MEF'in Nobel yolundaki kızı
Cumhuriyetin 100. yılına yaklaşırken, "Nereye geldiğimiz?" sorusunun cevabı hepimizi düşündürüyor. Birçok alanda henüz istenen noktada değiliz.
Ama bu gerçeği bilmek umutsuz olmayı gerektirmiyor. Türkiye 91 yılı geride bırakırken cumhuriyetle demokrasiyi, özgürlükle zenginliği buluşturmada geç kalsa da birçok alanda önemli adımlar atıldı ve o yolda hızla ilerliyor. 29 Ekim'de Özel MEF Okulları'nın düzenlediği cumhuriyet etkinliğini izledim. MEF'li öğrenciler, bilim, sanat ve spor alanında elde edilen başarıların ön plana çıktığı farklı ve anlamlı bir etkinliğe imza attılar.

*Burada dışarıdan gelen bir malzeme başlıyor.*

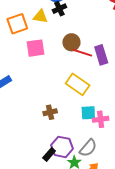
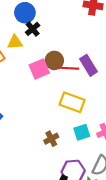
pink square: (36, 48) -> (39, 69), moved
cyan square: (88, 113) -> (82, 132), moved

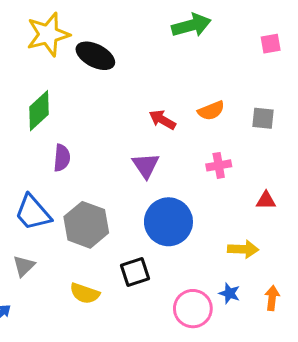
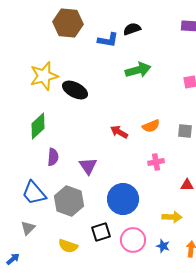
purple triangle: (146, 165) -> (88, 166), moved
pink circle: (193, 309) -> (133, 240), moved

Çocuklar, dünün farklı alanlardaki başarılarıyla bugünü buluşturmuşlardı. Örneğin Matematik dünyasına adını yazdıran Prof. Dr. Cahit Arf'in bilime katkılarından söz ederken, sahneye bu yıl Polonya'da düzenlenen "First Step To Nobel Prize In Physics" yarışmasında dünya birincisi olan 12. sınıf öğrencisi İlayda Şamilgil çıkıyordu.
Şamilgil, "Sıvılardaki Su Oranını Mıknatısla Ölçebilen Ucuz, Hızlı ve Taşınabilir Bir Sistem" adlı projesi ile yarışmaya katılmış ve Nobel yolunda ilk adımı atmıştı. Onu gururla izlerken, şu sözleri ders niteliğindeydi: "Eğer öğretmenler donanımlı ve öğrencileri yüreklendirmeye hevesliyse öğrencilerin başarıyı yakalayamayacağı bir konu yok."
Böyle umut veren bir gençlik var ama yetmez, sayılarını artırmamız gerekiyor.